20 Temmuz 2007

Paylaşmak İstediğim Keşfim
















Evet artık gereksiz keşif yok :) Bu seferki keşfim biraz daha işe yarar:

3-4 ay önce Deviantart'a bir gireyim demiştim. Herkes artistik resimleri, avatarları oradan buluyormuş. Bende merak ettim. (şimdi püü cahil, deviantartı daha önce hiç duymadın mı demeyin. Duydum duymasına da hiç girip bakmak aklıma gelmemişti. Böyle güzel bir yer olduğunu bilseydim daha önce girerdim.) Her neyse gezinip ederken, Aaron Jasinski adında bir adamın etkileyici resimleriyle karşılaştım. Çok değişik bir üslubu var. Van Gogh'un resimlerini anımsatıyor sanki. Belki de bu yüzden çekici gelmiştir, bilmiyorum. Bir de müzisyenmiş üstelik. Bu yüzden resimlerinde enstrümanlar ya da müzik dinleyen insanlar bol. İlgisini çekenler için sitesini ve Deviantart'taki sayfasını verip herkesle paylaşmak istiyorum. İçimden geldi.

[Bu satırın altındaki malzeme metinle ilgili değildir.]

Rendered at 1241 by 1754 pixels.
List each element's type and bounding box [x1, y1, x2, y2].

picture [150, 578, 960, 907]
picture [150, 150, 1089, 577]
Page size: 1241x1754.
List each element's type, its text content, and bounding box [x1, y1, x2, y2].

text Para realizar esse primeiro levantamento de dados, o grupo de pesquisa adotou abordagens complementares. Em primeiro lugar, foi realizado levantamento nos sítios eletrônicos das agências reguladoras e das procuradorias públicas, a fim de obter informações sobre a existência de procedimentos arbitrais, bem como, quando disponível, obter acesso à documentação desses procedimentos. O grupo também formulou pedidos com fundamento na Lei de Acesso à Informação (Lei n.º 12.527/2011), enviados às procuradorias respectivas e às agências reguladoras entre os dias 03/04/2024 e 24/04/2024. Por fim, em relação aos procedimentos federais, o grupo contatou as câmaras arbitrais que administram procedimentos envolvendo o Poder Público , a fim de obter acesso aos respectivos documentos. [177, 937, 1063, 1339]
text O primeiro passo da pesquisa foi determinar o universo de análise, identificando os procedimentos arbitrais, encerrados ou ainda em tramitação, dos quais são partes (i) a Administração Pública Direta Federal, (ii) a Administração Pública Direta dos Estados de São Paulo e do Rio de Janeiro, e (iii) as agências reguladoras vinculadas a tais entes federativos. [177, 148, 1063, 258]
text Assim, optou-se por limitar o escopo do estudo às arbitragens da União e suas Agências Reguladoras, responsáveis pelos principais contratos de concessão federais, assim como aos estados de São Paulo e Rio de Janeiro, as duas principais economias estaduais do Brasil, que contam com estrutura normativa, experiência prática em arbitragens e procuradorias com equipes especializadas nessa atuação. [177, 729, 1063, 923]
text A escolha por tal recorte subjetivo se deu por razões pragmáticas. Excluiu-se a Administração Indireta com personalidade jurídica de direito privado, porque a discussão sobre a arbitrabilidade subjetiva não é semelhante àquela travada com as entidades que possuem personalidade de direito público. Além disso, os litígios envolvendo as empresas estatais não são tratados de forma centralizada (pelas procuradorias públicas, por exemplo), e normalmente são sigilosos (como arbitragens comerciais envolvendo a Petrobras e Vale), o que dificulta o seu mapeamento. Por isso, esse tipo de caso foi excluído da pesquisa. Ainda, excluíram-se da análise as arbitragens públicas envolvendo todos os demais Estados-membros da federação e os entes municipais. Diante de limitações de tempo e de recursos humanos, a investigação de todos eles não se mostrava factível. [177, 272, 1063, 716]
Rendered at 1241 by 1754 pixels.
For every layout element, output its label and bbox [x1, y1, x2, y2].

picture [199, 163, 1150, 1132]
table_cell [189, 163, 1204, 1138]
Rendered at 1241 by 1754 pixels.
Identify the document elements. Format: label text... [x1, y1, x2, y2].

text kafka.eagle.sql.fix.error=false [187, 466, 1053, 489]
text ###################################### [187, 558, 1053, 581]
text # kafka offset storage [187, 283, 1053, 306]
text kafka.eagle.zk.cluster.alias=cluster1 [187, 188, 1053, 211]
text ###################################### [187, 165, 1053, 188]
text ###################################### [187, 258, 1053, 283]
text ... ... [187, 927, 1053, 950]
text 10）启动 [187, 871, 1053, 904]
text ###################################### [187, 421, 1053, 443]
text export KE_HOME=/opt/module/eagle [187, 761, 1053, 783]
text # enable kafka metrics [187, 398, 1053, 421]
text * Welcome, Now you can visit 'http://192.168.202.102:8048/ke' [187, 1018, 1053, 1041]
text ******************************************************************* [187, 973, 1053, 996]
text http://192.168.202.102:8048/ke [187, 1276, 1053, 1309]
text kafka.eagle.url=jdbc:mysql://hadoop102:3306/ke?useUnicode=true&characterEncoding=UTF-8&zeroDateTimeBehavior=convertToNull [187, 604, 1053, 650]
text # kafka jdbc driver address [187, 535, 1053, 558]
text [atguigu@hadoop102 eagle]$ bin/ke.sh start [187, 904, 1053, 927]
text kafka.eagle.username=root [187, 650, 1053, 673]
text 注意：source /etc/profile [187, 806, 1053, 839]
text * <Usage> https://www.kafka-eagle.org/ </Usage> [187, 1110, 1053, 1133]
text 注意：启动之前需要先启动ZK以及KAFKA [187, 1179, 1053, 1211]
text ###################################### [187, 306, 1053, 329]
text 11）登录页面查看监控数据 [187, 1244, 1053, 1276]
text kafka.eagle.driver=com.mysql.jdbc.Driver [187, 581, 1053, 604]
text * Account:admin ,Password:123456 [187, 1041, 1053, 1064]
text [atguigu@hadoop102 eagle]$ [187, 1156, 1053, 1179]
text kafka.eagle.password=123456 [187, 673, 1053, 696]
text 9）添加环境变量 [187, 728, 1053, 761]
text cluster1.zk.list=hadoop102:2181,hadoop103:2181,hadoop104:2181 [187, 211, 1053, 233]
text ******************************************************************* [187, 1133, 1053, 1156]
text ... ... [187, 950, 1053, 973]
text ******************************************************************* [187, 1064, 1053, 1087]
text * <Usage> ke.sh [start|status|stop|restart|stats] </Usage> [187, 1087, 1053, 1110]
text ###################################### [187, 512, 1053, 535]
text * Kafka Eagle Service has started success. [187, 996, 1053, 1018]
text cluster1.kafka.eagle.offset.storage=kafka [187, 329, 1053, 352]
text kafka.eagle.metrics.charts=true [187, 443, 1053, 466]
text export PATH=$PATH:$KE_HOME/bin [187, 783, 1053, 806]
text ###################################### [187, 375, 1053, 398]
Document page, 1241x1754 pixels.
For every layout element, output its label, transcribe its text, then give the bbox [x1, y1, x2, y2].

http://www.aaronjasinski.com/
http://jasinski.deviantart.com/

19 Temmuz 2007

Gereksiz Keşifler

Ya ben yazarım mazarım demişim de hiç bir şey yazmamışım. Ayıp etmişim. O zaman keşiflerimi yazmanın zamanı gelmiş.

Keşif 1: Bir adet Nugger alıp afiyetle yerken bir yandan da arkadaşımızın göz kalmasın diye uzattığı çilekli yoğurtlu mentosu ağzımıza atıp bir güzel çiğniyoruz. Ve bizi hayretler içinde bırakan Cheetos tadına ulaşıyoruz. Ve bu tadın ardından kendimizle çelişiyor, bir yandan da "Vay be bu ne tutum bir de Cheetos'a para vermedim." demenin mutluluğunu yaşıyoruz.

Keşif 2: Bir adet yeni haşlanmış yumurtayı yiyoruz. Üzerine sıcak çayı yudumluyoruz. Vee ta ta ta taaaam akide şekerinin (mevlana şekeri) tadını çıkarıyoruz.

Keşif 3: Ve şimdi de okul gezisinde her zaman olduğu gibi yarı kanlı tavuk kanadını yiyoruz. Üzerine taze jajajalatalık(salatalık) ısırıp, yutuyoruz. Ve üstüne de buz gibi kola içtik mi iğrenç bir nane tadıyla karşılaşıyoruz. (Not:Belki tavuklar iyi pişmiş olsaydı güzel bir nane tadı alabilirdik ama tüm suç, hep aç olan öğrencilerde ve uğraşamayan öğretmenlerde diyor, afiyet diliyoruz.)

Ve en sonunda bir akşam ailemizle otururken bu keşifleri anlatıyoruz ki bizimle gurur duysunlar diye. Ardından babanız ve abiniz su istiyor. Bir yudum içtikten sonra "Hımmm, aynı su tadı... Puhahaha.... Yok yok kola tadı kola... Zuhahaa... " gibilerinden dünyanızı başınıza yıkan cümlelerle karşılaşıyorsunuz. Ama yılmıyoruz. Galileo Galilei'ye de inanmamışlardı belkide onunla da dalga geçmişlerdi ama Galileo yıllar sonra da olsa haklı çıkmıştı. Ve bizde onun gibi haklı çıkıp "Nıhahaa... Puhahaa... Muhahaa " gibilerinden bir çift gülüş atıp son gülen iyi güler edasıyla gidip keşiflerimize devam ediyoruz.

NOT: Bu yazıyı neden bir topluluk yazmış gibi olmuş anlamadım. Ama çok da uzun olmuş. Düzeltemiycem. Üşendim.